__Exercise__
The entries below are to be repeated exactly, and their pictures left out.
BEGIN Dataset records
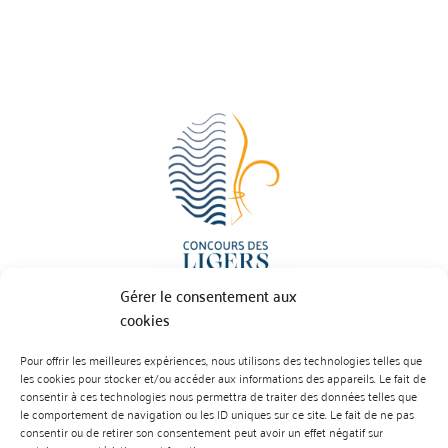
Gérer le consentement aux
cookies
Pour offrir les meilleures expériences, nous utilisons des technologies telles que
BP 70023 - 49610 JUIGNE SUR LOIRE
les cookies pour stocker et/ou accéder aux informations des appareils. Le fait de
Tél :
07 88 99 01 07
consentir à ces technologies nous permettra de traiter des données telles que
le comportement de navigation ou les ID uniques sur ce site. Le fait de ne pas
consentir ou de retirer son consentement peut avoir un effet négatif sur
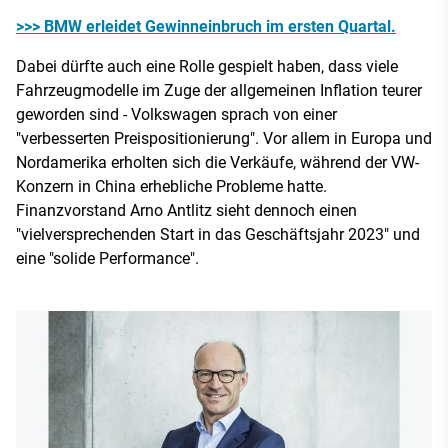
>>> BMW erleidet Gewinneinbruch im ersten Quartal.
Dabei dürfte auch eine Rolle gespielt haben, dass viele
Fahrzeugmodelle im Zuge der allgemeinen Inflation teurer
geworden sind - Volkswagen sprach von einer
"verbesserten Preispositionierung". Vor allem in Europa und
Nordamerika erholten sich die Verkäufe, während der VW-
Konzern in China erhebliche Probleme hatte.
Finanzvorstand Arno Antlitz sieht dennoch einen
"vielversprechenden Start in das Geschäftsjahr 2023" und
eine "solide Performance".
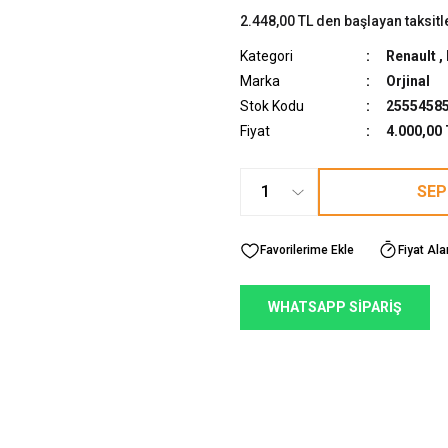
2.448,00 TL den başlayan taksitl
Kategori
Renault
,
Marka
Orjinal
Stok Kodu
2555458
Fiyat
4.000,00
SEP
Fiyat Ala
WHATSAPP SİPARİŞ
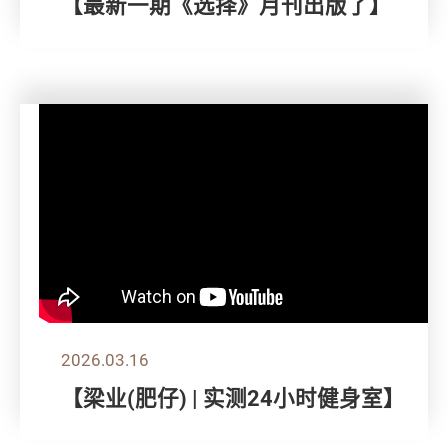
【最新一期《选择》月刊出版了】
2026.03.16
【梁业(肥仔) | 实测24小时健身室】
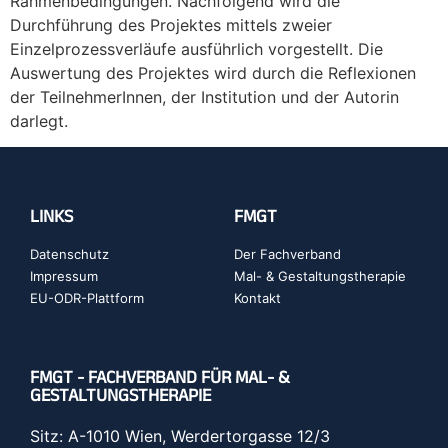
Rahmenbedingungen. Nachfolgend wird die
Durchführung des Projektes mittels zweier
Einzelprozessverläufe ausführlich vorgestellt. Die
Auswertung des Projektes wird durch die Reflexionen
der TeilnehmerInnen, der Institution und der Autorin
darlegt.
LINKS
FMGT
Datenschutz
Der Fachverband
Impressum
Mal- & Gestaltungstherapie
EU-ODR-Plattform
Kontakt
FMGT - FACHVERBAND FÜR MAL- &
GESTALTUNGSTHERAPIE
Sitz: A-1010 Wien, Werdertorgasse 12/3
END Dataset records
__Finished exercise__
Gérer le consentement aux
cookies
Pour offrir les meilleures expériences, nous utilisons des technologies telles que
BP 70023 - 49610 JUIGNE SUR LOIRE
les cookies pour stocker et/ou accéder aux informations des appareils. Le fait de
Tél :
07 88 99 01 07
consentir à ces technologies nous permettra de traiter des données telles que
le comportement de navigation ou les ID uniques sur ce site. Le fait de ne pas
consentir ou de retirer son consentement peut avoir un effet négatif sur
>>> BMW erleidet Gewinneinbruch im ersten Quartal.
Dabei dürfte auch eine Rolle gespielt haben, dass viele
Fahrzeugmodelle im Zuge der allgemeinen Inflation teurer
geworden sind - Volkswagen sprach von einer
"verbesserten Preispositionierung". Vor allem in Europa und
Nordamerika erholten sich die Verkäufe, während der VW-
Konzern in China erhebliche Probleme hatte.
Finanzvorstand Arno Antlitz sieht dennoch einen
"vielversprechenden Start in das Geschäftsjahr 2023" und
eine "solide Performance".
2.448,00 TL den başlayan taksitl
Kategori
Renault
,
Marka
Orjinal
Stok Kodu
2555458
Fiyat
4.000,00
SEP
Fiyat Ala
WHATSAPP SİPARİŞ
【最新一期《选择》月刊出版了】
2026.03.16
【梁业(肥仔) | 实测24小时健身室】
Rahmenbedingungen. Nachfolgend wird die
Durchführung des Projektes mittels zweier
Einzelprozessverläufe ausführlich vorgestellt. Die
Auswertung des Projektes wird durch die Reflexionen
der TeilnehmerInnen, der Institution und der Autorin
darlegt.
LINKS
FMGT
Datenschutz
Der Fachverband
Impressum
Mal- & Gestaltungstherapie
EU-ODR-Plattform
Kontakt
FMGT - FACHVERBAND FÜR MAL- &
GESTALTUNGSTHERAPIE
Sitz: A-1010 Wien, Werdertorgasse 12/3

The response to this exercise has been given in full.